Lamine Diack est soupçonné d'avoir reçu un million d'euros dans le cadre d'un système de chantage organisé où des athlètes, russes et autres, étaient rançonnés en échange de la non révélation de leurs contrôles antidopage positifs.
Deux mois après le premier volet, qui parlait au long de ses 330 pages d'"une culture profondément enracinée de la tricherie" dans l'athlétisme russe, Pound avait promis de nouvelles révélations "sidérantes" jeudi.
Rien pourtant sur le Kenya, alors que ce pays africain, arrivé en tête au tableau des médailles aux Mondiaux-2015 à Pékin, était dans le collimateur du Canadien.

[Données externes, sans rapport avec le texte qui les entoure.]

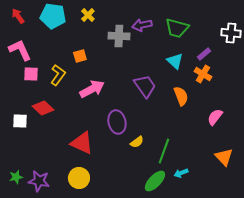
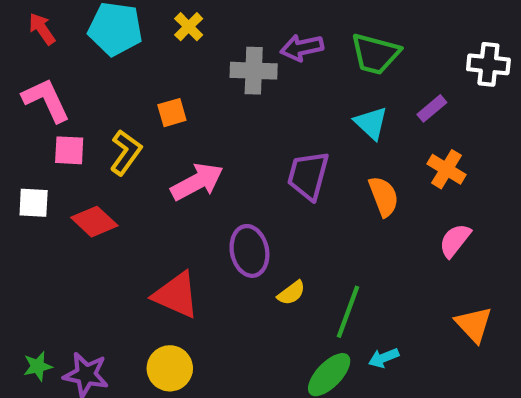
orange cross: (203, 74) -> (447, 169), moved
purple trapezoid: (145, 86) -> (308, 175), turned -130
white square: (20, 121) -> (34, 203), moved

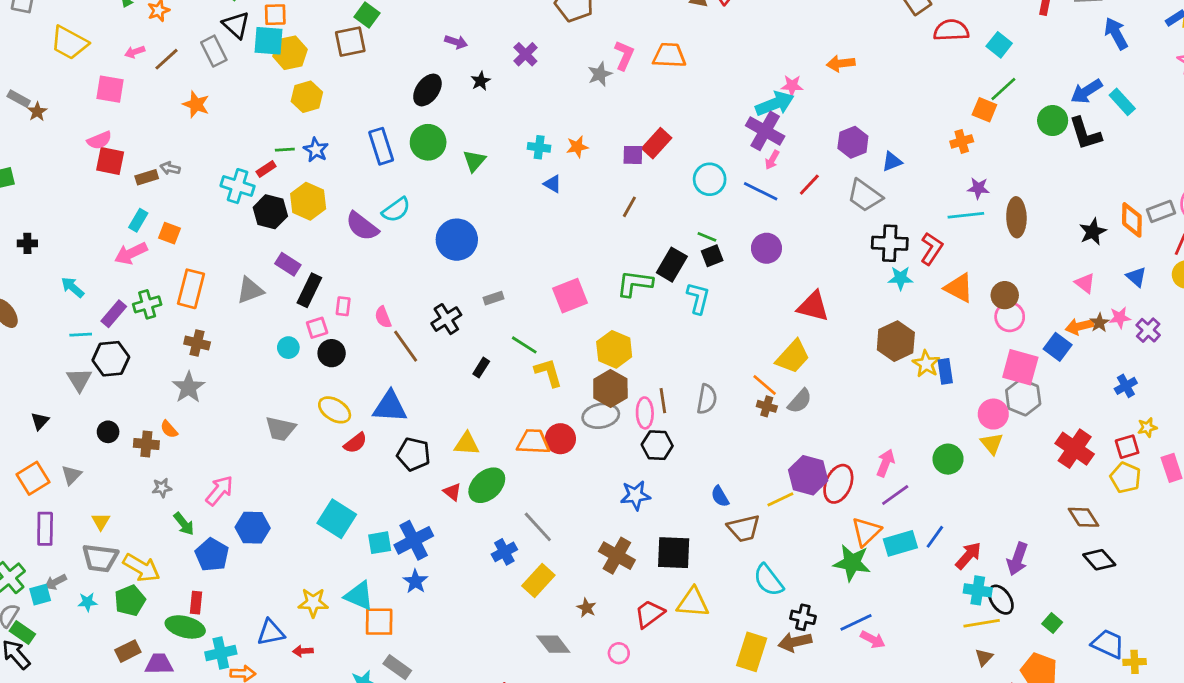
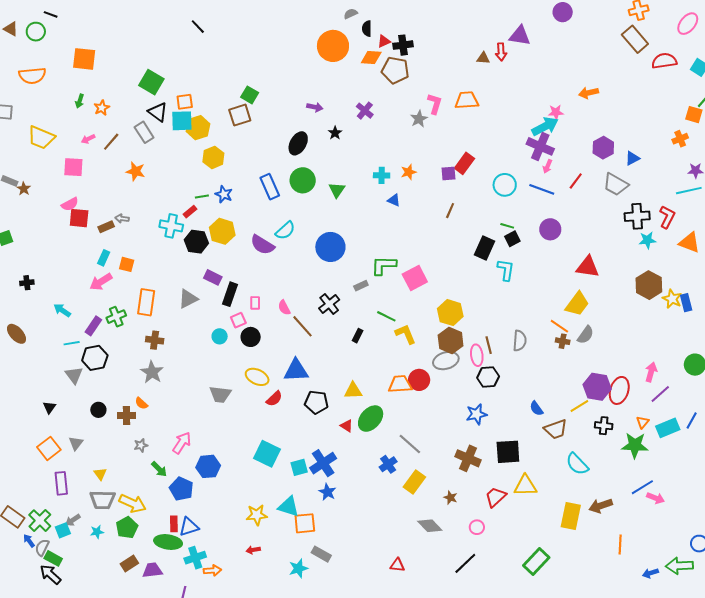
green L-shape: (635, 284) -> (384, 265), moved
orange triangle: (866, 532) -> (643, 422), size x0.6
black cross: (803, 617) -> (604, 426), moved
blue triangle: (271, 632) -> (189, 527), moved

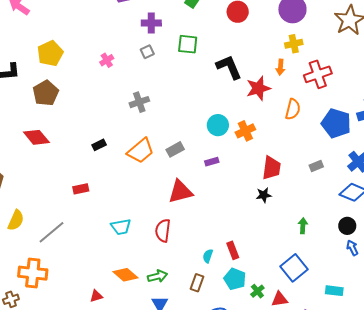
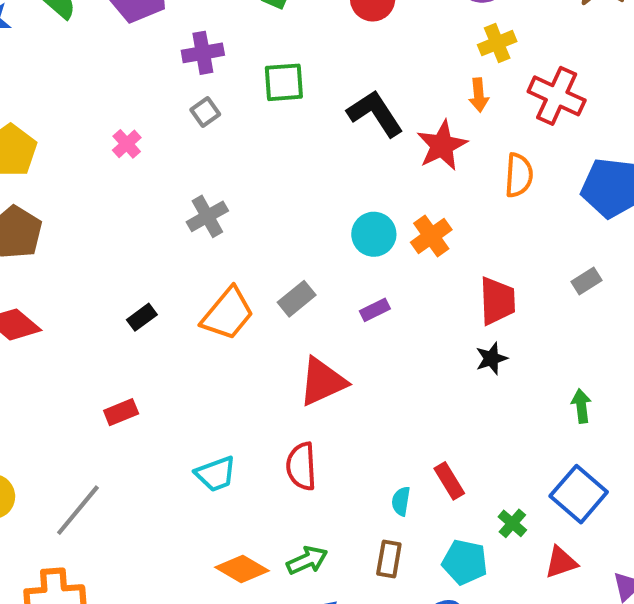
red cross: (318, 74) -> (557, 96), turned -36
cyan pentagon: (235, 279) -> (465, 562), moved
green cross: (257, 291) -> (512, 523), moved

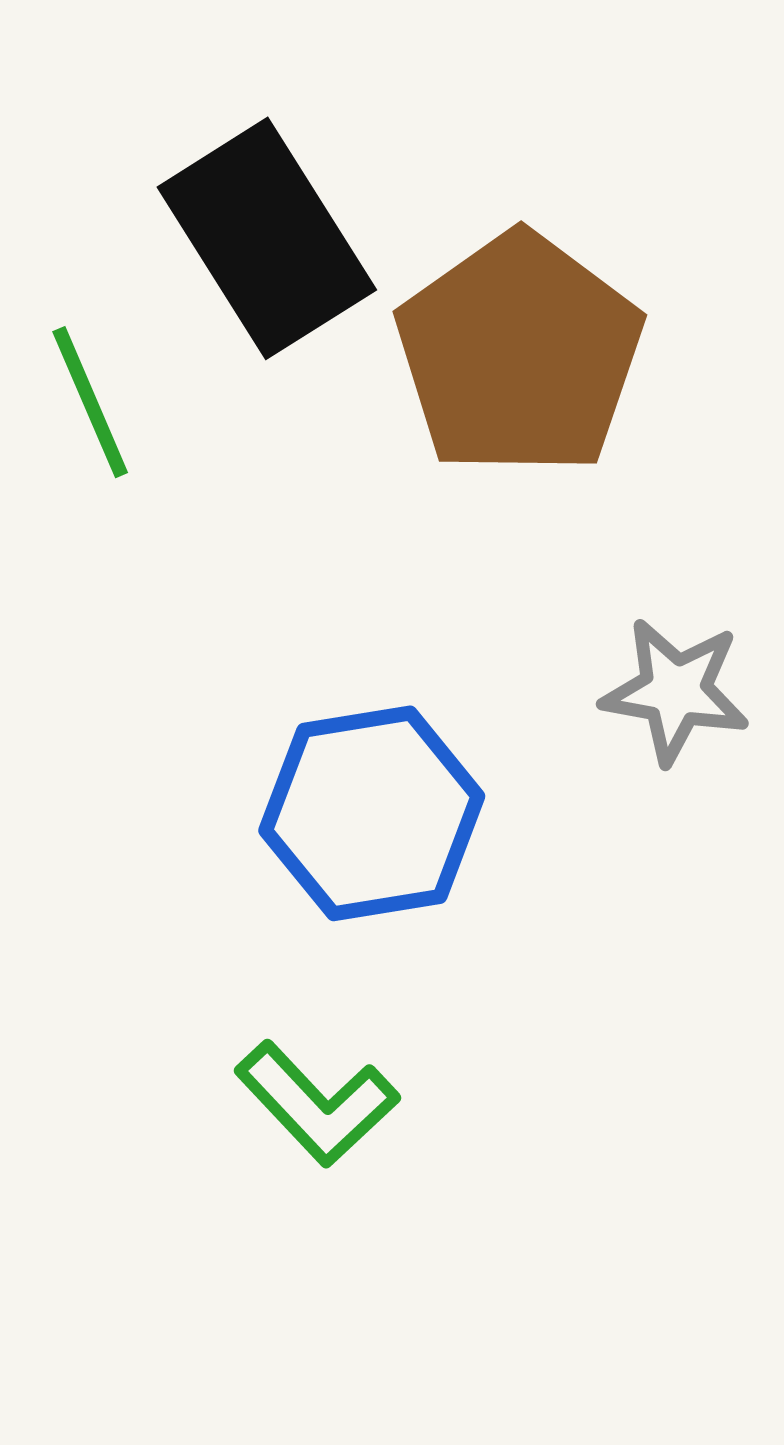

"Nous savons qu'il y a un problème", a répété Pound, "mais nous n'avons pas enquêté sur le Kenya, cela ne faisait pas partie de notre mandat". "Il pourrait y avoir une autre commission d'enquête indépendante pour jeter un oeil au Kenya, une fois que la fumée se sera dissipée", a-t-il cependant prévenu.
Pour éviter une suspension similaire à celle qui risque de priver l'athlétisme des JO de Rio, le Kenya a lui promis d'éradiquer le dopage, car ses athlètes sont les "ambassadeurs N.1" du pays.